DATASET RECORDS
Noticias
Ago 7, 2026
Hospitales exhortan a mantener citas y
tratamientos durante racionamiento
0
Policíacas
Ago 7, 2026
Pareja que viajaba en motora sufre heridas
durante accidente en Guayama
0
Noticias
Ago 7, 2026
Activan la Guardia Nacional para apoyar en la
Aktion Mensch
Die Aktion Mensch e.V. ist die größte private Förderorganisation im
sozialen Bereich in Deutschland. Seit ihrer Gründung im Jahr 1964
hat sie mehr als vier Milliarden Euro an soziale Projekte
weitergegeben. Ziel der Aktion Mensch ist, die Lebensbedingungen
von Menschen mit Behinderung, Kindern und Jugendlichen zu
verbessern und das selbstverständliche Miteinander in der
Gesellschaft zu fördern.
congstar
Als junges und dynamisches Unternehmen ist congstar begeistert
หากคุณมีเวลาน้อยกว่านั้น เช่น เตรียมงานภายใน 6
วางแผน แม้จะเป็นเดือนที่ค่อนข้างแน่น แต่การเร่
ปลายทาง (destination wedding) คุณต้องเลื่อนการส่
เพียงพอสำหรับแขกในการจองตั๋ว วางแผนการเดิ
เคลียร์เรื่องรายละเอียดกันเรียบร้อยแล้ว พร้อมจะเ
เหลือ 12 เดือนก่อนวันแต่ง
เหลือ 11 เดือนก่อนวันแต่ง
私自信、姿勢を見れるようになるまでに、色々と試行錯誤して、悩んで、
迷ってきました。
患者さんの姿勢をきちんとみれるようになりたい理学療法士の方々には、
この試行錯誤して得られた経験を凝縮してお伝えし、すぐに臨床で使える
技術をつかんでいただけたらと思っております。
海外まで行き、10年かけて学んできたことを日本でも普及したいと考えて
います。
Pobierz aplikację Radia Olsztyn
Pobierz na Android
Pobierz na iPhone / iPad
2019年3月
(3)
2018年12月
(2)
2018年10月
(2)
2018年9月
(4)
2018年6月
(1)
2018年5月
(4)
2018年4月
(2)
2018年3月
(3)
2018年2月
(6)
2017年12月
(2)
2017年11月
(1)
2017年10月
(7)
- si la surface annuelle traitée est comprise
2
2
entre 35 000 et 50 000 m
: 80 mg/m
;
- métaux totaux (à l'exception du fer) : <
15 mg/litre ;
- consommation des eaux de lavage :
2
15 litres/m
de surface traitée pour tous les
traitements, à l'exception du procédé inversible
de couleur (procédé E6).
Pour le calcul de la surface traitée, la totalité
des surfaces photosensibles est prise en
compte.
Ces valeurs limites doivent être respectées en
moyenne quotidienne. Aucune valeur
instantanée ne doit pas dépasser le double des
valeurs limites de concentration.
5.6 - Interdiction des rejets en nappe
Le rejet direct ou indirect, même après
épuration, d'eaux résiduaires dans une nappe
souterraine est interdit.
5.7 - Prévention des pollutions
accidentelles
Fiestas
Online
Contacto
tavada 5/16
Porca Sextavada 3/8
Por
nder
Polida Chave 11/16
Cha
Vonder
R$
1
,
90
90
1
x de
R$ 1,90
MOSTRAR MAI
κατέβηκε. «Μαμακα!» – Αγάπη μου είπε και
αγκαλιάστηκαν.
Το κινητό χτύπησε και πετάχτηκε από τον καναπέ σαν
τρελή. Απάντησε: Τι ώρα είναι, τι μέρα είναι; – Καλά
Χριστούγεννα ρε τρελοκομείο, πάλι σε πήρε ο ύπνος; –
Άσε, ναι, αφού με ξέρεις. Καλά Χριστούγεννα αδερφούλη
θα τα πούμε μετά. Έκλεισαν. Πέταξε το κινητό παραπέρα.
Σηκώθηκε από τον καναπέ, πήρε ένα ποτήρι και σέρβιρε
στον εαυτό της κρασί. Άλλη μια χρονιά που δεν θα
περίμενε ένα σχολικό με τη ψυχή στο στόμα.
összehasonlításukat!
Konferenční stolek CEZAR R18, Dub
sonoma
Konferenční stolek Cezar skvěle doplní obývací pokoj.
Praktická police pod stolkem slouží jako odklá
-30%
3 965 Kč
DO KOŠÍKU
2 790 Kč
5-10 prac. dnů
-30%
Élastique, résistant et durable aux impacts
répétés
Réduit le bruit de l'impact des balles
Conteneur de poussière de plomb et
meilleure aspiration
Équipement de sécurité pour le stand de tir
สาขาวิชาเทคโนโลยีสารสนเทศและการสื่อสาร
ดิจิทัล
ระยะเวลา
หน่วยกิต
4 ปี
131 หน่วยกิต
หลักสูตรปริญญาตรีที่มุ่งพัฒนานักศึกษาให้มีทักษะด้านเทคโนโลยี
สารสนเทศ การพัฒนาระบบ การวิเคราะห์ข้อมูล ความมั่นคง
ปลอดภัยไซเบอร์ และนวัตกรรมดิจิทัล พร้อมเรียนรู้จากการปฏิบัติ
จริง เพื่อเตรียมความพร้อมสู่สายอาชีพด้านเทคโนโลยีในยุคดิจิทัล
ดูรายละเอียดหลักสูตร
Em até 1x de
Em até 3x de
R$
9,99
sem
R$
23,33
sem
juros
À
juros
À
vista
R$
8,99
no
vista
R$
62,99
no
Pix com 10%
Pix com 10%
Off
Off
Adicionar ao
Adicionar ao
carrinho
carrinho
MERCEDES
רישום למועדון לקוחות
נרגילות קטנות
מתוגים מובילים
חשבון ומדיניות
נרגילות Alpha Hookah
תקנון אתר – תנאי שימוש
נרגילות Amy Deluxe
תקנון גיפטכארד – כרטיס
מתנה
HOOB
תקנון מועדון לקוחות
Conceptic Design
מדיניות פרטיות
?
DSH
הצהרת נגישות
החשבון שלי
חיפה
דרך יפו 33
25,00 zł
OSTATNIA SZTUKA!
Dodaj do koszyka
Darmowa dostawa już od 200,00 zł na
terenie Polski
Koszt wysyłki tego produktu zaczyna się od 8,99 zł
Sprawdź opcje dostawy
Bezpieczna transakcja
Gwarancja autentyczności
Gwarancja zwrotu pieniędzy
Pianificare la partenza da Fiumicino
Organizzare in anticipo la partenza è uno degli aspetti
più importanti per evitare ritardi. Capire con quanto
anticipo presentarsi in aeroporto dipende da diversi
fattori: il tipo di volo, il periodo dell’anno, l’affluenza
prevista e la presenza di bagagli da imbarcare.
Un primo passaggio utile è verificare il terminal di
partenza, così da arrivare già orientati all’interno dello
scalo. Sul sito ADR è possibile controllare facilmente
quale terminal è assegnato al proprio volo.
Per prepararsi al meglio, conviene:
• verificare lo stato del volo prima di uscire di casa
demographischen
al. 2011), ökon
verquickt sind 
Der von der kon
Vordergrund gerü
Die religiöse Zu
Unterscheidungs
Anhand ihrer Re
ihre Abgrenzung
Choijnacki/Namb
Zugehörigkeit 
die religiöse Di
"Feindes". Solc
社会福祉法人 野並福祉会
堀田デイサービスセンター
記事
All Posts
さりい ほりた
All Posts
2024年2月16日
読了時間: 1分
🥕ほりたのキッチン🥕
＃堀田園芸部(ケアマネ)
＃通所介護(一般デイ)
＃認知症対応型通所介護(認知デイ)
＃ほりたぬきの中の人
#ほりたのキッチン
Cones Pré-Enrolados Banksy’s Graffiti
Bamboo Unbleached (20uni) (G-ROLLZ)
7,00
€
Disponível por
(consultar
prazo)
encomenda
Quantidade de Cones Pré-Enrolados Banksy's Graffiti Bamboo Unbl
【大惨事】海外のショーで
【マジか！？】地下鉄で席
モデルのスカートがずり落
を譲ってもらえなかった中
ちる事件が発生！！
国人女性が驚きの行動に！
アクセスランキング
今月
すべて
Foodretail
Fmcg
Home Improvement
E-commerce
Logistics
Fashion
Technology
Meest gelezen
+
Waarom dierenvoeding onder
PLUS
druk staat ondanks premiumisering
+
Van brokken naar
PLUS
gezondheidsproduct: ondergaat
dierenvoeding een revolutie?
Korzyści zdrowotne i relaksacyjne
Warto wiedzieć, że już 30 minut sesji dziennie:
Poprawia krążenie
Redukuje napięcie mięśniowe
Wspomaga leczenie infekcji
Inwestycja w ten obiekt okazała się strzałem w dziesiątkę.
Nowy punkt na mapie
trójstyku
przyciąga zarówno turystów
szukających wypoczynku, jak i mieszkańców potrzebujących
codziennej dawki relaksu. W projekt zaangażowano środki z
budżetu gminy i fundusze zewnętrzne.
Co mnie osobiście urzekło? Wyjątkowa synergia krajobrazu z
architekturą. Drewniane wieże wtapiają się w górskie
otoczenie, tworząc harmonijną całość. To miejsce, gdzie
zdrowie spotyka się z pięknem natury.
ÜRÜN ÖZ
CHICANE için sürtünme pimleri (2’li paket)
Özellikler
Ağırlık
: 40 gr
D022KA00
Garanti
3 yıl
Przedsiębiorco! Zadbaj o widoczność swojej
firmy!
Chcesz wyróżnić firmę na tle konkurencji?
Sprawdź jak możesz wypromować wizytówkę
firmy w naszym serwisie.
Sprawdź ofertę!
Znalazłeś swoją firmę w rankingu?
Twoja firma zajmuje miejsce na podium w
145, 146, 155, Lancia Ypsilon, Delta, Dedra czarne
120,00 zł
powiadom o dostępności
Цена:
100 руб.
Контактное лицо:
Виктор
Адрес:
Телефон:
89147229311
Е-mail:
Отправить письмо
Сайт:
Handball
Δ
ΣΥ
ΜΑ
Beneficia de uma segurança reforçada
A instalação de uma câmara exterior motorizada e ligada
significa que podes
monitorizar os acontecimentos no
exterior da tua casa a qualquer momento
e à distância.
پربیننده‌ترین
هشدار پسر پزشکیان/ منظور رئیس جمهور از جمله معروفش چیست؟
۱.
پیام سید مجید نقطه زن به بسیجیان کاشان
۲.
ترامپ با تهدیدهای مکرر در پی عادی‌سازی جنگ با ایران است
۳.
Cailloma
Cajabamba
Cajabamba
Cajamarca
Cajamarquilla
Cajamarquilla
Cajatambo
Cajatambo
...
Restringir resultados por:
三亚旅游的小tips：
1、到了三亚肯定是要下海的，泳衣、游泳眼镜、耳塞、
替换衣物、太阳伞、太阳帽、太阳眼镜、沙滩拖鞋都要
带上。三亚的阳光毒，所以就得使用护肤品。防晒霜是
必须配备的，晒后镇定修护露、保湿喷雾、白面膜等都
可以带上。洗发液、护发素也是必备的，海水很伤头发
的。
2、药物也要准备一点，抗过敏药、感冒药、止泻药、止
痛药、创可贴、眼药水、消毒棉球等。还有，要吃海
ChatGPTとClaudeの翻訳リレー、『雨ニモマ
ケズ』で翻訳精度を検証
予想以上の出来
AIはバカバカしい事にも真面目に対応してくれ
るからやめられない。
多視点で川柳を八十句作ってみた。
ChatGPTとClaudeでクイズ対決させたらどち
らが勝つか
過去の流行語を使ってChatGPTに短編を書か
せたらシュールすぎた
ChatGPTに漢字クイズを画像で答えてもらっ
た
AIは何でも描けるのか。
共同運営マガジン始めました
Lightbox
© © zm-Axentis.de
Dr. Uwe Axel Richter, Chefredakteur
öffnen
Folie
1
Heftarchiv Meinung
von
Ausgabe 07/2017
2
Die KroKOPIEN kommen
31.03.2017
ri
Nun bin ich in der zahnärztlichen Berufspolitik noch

TASK DESCRIPTION
Pull out every line in the rows above that contains the string "Bamboo".

ANSWER TO THIS EXERCISE
Bamboo Unbleached (20uni) (G-ROLLZ)
Quantidade de Cones Pré-Enrolados Banksy's Graffiti Bamboo Unbl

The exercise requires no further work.